*REQUIREMENT*.
Please print the entries below exactly, from the line with "left knee: (250, 215, 4)" through the line with "right hip: (284, 163, 6)", including both of those lines and leaving out all others.

[Named joint coordinates]
Segment Open
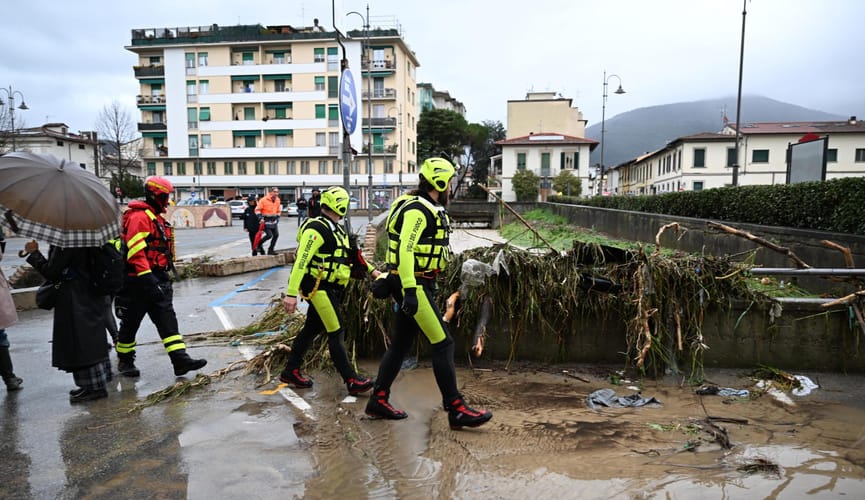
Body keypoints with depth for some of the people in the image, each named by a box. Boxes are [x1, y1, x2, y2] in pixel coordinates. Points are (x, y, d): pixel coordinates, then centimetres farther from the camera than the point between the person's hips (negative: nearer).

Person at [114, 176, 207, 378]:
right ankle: (125, 360, 25)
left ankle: (180, 360, -5)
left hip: (157, 279, 9)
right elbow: (136, 252, -23)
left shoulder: (156, 217, 18)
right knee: (131, 322, 8)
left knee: (167, 319, -1)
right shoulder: (139, 217, -14)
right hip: (138, 281, -9)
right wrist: (147, 280, -27)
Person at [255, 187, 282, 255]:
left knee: (276, 235, 0)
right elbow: (257, 209, -9)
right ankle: (259, 244, 13)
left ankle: (270, 250, 13)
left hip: (274, 220, 7)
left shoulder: (278, 200, 7)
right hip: (266, 220, -7)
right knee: (269, 235, -15)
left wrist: (277, 217, 14)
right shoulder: (264, 200, -12)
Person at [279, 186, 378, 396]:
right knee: (336, 333, -6)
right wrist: (291, 294, -27)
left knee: (311, 329, 16)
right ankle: (352, 381, 0)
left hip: (328, 288, 10)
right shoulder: (316, 229, -17)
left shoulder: (336, 229, 14)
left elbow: (352, 255, 22)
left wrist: (372, 270, 19)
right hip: (318, 287, -10)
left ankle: (291, 371, 29)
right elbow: (301, 262, -23)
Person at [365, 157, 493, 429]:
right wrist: (410, 291, -30)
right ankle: (456, 410, -1)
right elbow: (405, 251, -25)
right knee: (443, 344, -7)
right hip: (414, 285, -11)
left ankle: (378, 401, 24)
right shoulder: (417, 210, -15)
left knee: (400, 344, 14)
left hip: (416, 285, 11)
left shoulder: (426, 209, 17)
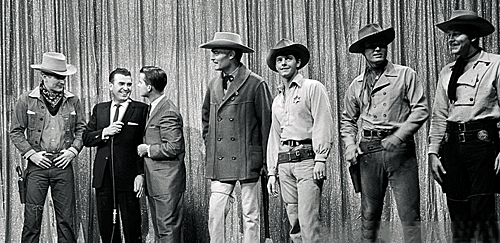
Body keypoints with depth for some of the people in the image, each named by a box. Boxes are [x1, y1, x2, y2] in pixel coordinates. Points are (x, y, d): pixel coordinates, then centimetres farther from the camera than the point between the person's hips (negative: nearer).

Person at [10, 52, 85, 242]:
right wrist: (30, 153, -7)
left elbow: (81, 129, 12)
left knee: (66, 217, 5)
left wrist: (73, 150, -2)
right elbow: (16, 131, 2)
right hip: (38, 163, -2)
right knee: (32, 216, -1)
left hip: (63, 163, 2)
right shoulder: (26, 100, 1)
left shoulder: (73, 101, 8)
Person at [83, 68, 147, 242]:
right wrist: (104, 133, -10)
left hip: (128, 177, -4)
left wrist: (141, 174, -12)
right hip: (103, 177, 4)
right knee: (106, 227, 11)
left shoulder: (141, 110, -2)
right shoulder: (99, 109, 12)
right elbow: (86, 138, 9)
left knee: (132, 228, 1)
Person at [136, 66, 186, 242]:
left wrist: (147, 149, -13)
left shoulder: (168, 112, -17)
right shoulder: (153, 108, 14)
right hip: (155, 182, 10)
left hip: (167, 183, -10)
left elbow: (174, 147, -22)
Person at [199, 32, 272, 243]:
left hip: (247, 160, -4)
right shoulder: (213, 85, 11)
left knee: (250, 215, 4)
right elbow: (206, 117, 26)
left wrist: (264, 159, -3)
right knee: (215, 212, -1)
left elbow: (267, 122, -4)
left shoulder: (256, 84, -7)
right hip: (219, 162, 5)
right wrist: (209, 145, 16)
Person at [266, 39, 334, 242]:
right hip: (284, 163, 6)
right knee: (294, 224, 5)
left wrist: (320, 159, -15)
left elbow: (323, 124, -5)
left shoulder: (313, 88, 3)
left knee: (308, 221, -13)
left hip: (307, 159, -6)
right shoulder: (277, 100, 21)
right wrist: (272, 172, 17)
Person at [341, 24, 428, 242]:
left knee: (409, 213, -5)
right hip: (369, 151, 3)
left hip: (400, 149, -3)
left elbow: (420, 110, -3)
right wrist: (350, 145, 4)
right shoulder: (356, 85, 13)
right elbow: (347, 120, 22)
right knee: (369, 213, 7)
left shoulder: (405, 75, 3)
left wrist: (398, 136, -13)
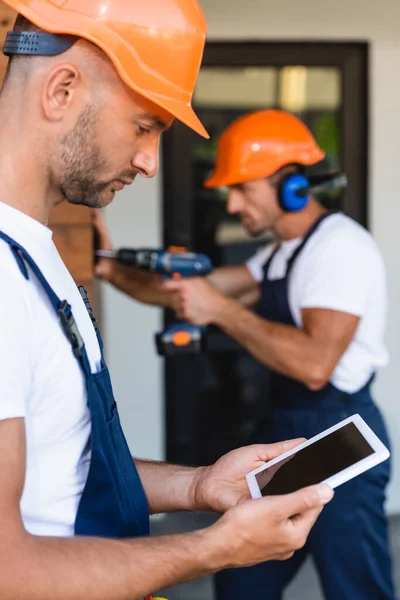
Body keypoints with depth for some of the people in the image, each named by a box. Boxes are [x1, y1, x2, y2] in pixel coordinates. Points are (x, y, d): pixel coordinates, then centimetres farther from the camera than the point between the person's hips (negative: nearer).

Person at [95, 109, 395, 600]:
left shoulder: (341, 246, -18)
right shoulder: (278, 255, 14)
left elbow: (315, 365, -29)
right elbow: (201, 290, 10)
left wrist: (221, 310, -24)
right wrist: (114, 271, -4)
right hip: (286, 431, 10)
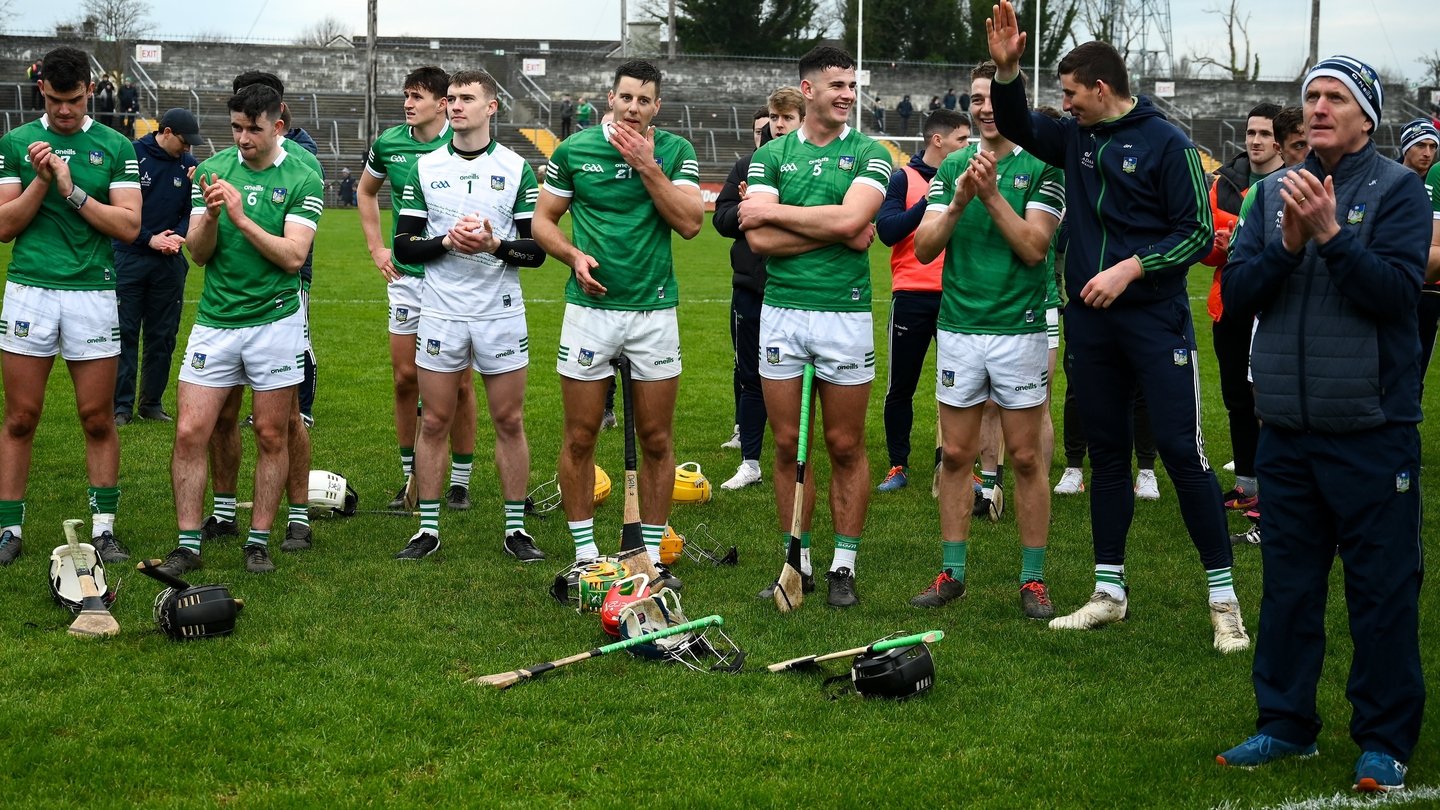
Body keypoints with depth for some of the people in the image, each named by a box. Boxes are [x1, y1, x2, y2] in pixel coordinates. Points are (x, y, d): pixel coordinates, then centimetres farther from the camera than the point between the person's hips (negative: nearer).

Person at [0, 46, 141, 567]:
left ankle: (104, 528, 12)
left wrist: (72, 189, -12)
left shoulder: (116, 148, 4)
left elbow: (129, 226, -4)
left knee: (98, 419, 3)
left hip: (93, 292, 0)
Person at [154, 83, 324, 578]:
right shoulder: (214, 170, 4)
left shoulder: (302, 179, -4)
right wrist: (211, 215, -18)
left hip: (275, 320, -2)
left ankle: (259, 540, 16)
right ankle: (188, 545, 3)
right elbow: (199, 253, 2)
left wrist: (242, 219, -21)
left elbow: (293, 256, -13)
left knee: (272, 435, 4)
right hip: (214, 319, 2)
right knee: (190, 432, -3)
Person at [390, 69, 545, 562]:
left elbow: (537, 250, -1)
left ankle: (516, 529, 13)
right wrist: (446, 242, -14)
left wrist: (494, 245, -18)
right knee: (434, 422, 4)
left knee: (509, 422, 4)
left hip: (501, 314, -1)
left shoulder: (517, 169, 1)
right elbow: (404, 245, 3)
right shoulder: (425, 168, 5)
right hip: (441, 313, 1)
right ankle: (428, 529, 13)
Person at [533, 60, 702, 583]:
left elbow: (690, 222, -9)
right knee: (580, 438, 2)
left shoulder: (675, 152, 2)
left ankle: (652, 555, 14)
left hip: (655, 310, 1)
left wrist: (647, 165, -13)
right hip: (590, 308, 0)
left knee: (656, 440, 4)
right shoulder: (573, 150, 1)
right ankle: (585, 554, 13)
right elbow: (543, 220, 7)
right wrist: (575, 256, -10)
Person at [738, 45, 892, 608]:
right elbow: (759, 240, -6)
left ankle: (844, 565, 13)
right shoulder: (771, 155, 6)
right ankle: (796, 561, 16)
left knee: (846, 446, 4)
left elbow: (850, 219, -17)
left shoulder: (869, 154, 1)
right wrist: (834, 232, -10)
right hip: (781, 311, 2)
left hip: (845, 313, -2)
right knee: (788, 445, 6)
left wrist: (773, 211, -8)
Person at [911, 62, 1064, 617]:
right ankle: (951, 572, 15)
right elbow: (924, 247, 1)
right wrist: (958, 203, -14)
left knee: (1026, 457, 2)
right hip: (958, 327, 3)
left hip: (1020, 329, -3)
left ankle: (1033, 580, 9)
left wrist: (992, 195, -18)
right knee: (956, 454, 7)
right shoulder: (953, 167, 8)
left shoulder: (1043, 166, -2)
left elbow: (1034, 246, -12)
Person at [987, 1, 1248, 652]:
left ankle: (1223, 598, -1)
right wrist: (1006, 67, 1)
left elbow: (1198, 232, -9)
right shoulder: (1077, 138, 10)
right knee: (1106, 452, 11)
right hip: (1089, 321, 6)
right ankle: (1109, 593, 19)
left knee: (1181, 451, -8)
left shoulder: (1167, 144, -8)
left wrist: (1130, 268, -18)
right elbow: (1018, 127, 19)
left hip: (1155, 319, -6)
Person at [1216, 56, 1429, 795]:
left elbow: (1397, 292, -15)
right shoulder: (1273, 193, 8)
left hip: (1372, 429, -4)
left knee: (1382, 589, 1)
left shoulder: (1397, 189, -4)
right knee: (1288, 584, 13)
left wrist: (1331, 233, -22)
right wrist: (1288, 243, -14)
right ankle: (1285, 722, 24)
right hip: (1287, 428, 5)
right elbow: (1236, 291, 1)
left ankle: (1384, 740, 10)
Segment Closed
*THE ANSWER*.
left knee: (250, 215, 4)
right elbow: (206, 117, 26)
left wrist: (264, 159, -3)
right knee: (215, 212, -1)
left elbow: (267, 122, -4)
left shoulder: (256, 84, -7)
right hip: (219, 162, 5)
right wrist: (209, 145, 16)
Person at [266, 39, 334, 242]:
right hip: (284, 163, 6)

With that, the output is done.